In manchen Fällen kann jedoch eine Revision oder der Austausch einzelner Komponenten erforderlich sein, zum Beispiel aufgrund von:

– dem Wachstum des Kindes;
– einer mechanischen Beschädigung;
– einer Verstopfung des Katheters;
– infektiösen Komplikationen;
– Veränderungen des klinischen Zustands.

Deshalb sollte das Kind nach der Operation regelmäßig von einem Neurochirurgen kontrolliert werden.

Wie verläuft die Genesung nach der Operation?

Die Dauer der Genesung hängt von vielen Faktoren ab:

– dem Alter des Kindes;
– der Ursache des Hydrozephalus;
– dem allgemeinen Gesundheitszustand;
– dem Vorliegen begleitender Erkrankungen.

Nach der Operation überwachen die Ärzte sorgfältig:

– den Hirndruck;
– die Funktion des Shuntsystems;
– den neurologischen Zustand;
– die Heilung der Operationswunde.

Nach der Entlassung wird das Kind weiterhin regelmäßig von Fachärzten betreut.

In vielen Fällen werden zusätzlich empfohlen:

– neurologische Kontrolluntersuchungen;
– Rehabilitationsmaßnahmen;
– Physiotherapie;
– die Beobachtung der psychomotorischen Entwicklung.

Wie ist die Prognose nach der Behandlung?

Dank der modernen Neurochirurgie hat sich die Prognose für die meisten Kinder deutlich verbessert.

Wenn die Behandlung rechtzeitig erfolgt, können viele junge Patienten:

– sich normal entwickeln;
– lernen;
– Sport treiben;
– ein aktives Leben führen.

Gleichzeitig ist jedes Kind einzigartig. Die weitere Entwicklung hängt nicht nur vom Erfolg der Operation ab, sondern auch von der Ursache des Hydrozephalus, begleitenden Erkrankungen, einer rechtzeitigen Rehabilitation und regelmäßigen medizinischen Kontrollen.

Deshalb betonen Ärzte, wie wichtig es ist, Kontrolltermine wahrzunehmen und alle Empfehlungen der behandelnden Fachkräfte zu befolgen.

Warum ist rechtzeitige Hilfe so wichtig?

Bei neurochirurgischen Operationen werden spezielle medizinische Produkte eingesetzt – programmierbare Ventile, Shuntsysteme, Katheter, Navigationssysteme und weitere medizinische Verbrauchsmaterialien.

Sie ermöglichen es Ärzten, moderne und sichere operative Eingriffe durchzuführen.

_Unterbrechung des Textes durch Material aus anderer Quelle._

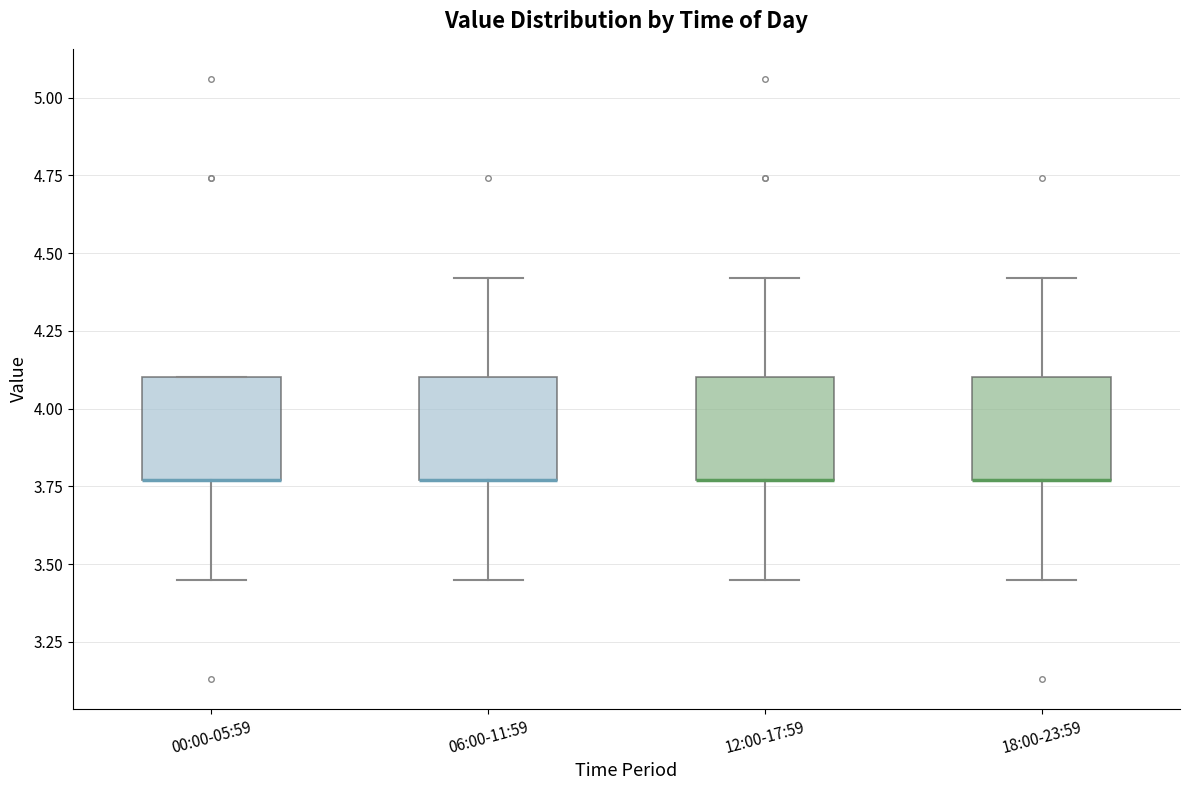

Where does the lower whisker of the box for 12:00-17:59 end on the y-axis? The values are not printed on the chart, so give them approximately, as read against the axis.

3.45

In der Ukraine erhalten viele Familien die Operation selbst kostenlos. Die Bereitstellung teurer medizinischer Verbrauchsmaterialien erfordert jedoch häufig zusätzliche Unterstützung.

Seit mehr als 20 Jahren hilft BO „Mama i Nemovlya“ Neugeborenen und Kindern, die dringend neurochirurgisch behandelt werden müssen. Wir versorgen Krankenhäuser mit den notwendigen medizinischen Produkten, damit sich eine Behandlung nicht wegen fehlender Materialien verzögert.

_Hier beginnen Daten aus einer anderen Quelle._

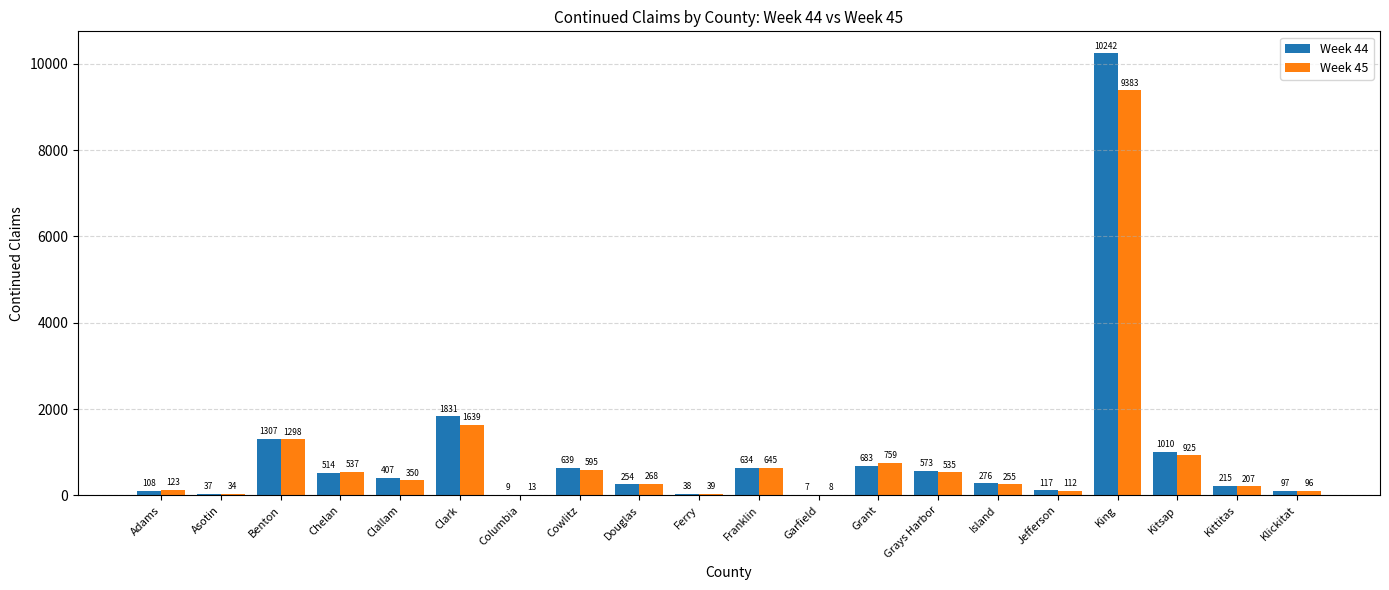

Which series changed the most between Benton and Garfield?

Week 44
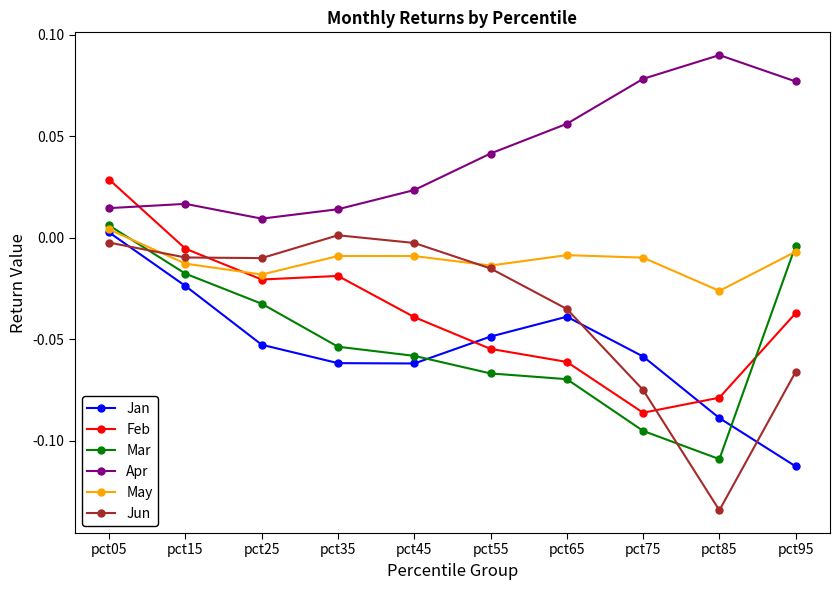

Between pct55 and pct65, which series saw the biggest shift?

Jun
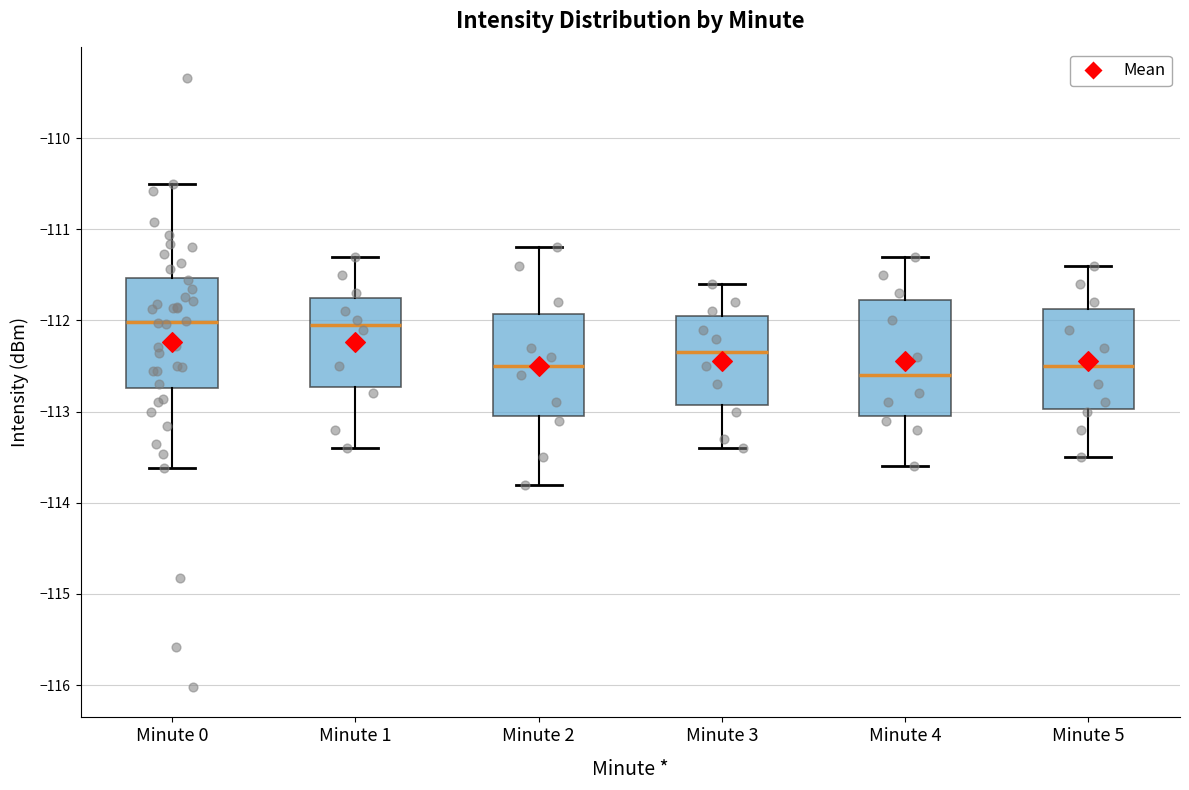

Reading left to right, transcribe this box plot: for each box, give where its median line is, the range the box spans, and where its two whiskers end, as read against the y-axis. The values are not printed on the chart, so give them approximately, as read against the axis.

Minute 0: median -112.0, box -112.7 to -111.5, whiskers -113.6 to -110.5
Minute 1: median -112.0, box -112.7 to -111.7, whiskers -113.4 to -111.3
Minute 2: median -112.5, box -113.0 to -111.9, whiskers -113.8 to -111.2
Minute 3: median -112.3, box -112.9 to -111.9, whiskers -113.4 to -111.6
Minute 4: median -112.6, box -113.0 to -111.8, whiskers -113.6 to -111.3
Minute 5: median -112.5, box -113.0 to -111.9, whiskers -113.5 to -111.4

Im Laufe unserer Arbeit haben Hunderte kleine Patienten mit Hydrozephalus dank der Professionalität der Ärzte und der Unterstützung engagierter Menschen eine Chance auf Leben, Entwicklung und Zukunft erhalten.

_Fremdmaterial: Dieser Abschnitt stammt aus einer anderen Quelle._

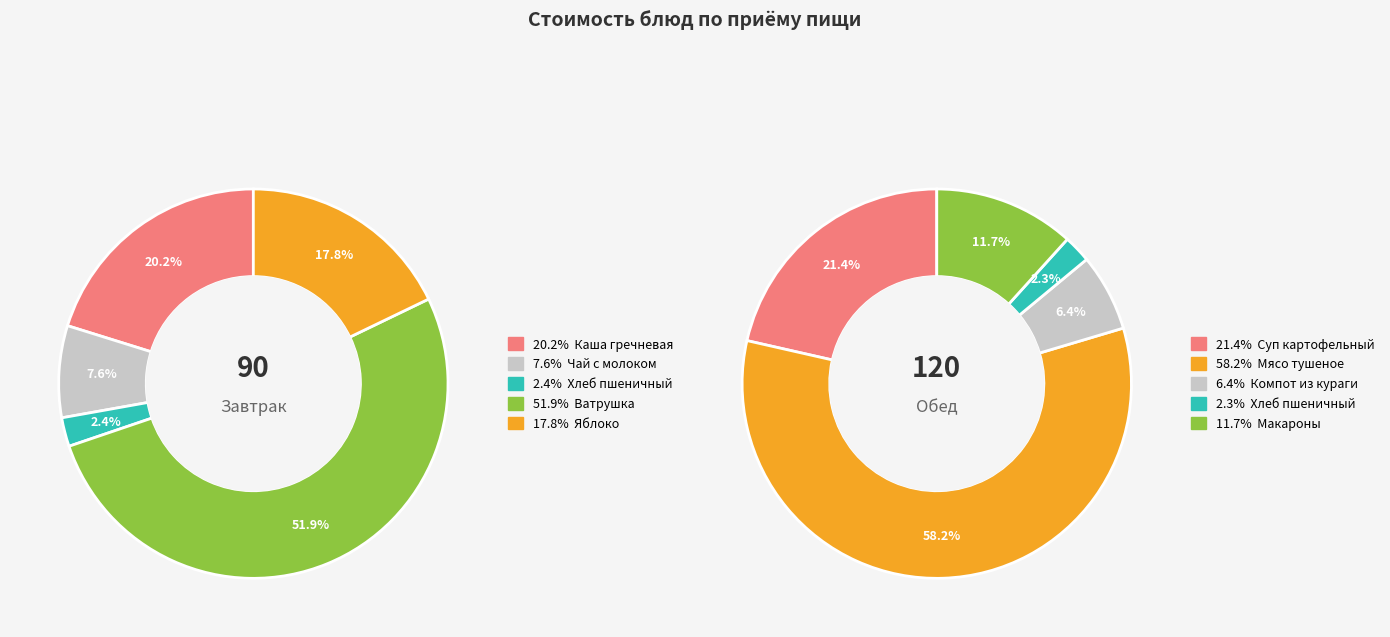

What percentage is the 2 slice, to the nearest percent?

6%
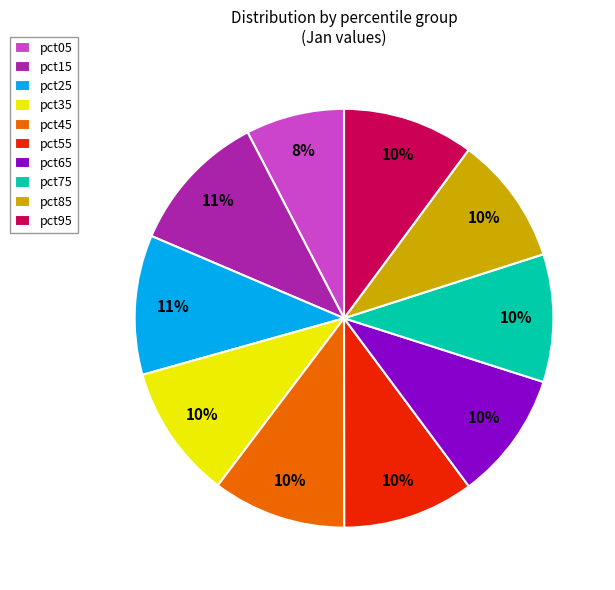

Combined, do pct25 and pct95 account for over 50%?

No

Unser kleiner Schützling Leo musste aufgrund einer raschen Ansammlung von Flüssigkeit im Gehirn dringend operiert werden. Dank des rechtzeitigen Eingriffs konnten die Ärzte seinen Zustand stabilisieren.

Lesen Sie Leos Geschichte.

Fazit

Hydrozephalus ist eine ernsthafte Diagnose, bedeutet aber nicht, dass ein Kind keine Zukunft hat. Moderne Methoden der neurochirurgischen Behandlung ermöglichen es, auch den jüngsten Patienten erfolgreich zu helfen.

Das Wichtigste ist, rechtzeitig ärztliche Hilfe in Anspruch zu nehmen, die notwendigen Untersuchungen durchführen zu lassen und ohne Verzögerung mit der Behandlung zu beginnen.

Jeden Tag retten Kinderneurochirurgen das Leben von Kindern. Die Unterstützung engagierter Menschen hilft dabei, ihnen alles Notwendige für lebenswichtige Operationen zur Verfügung zu stellen.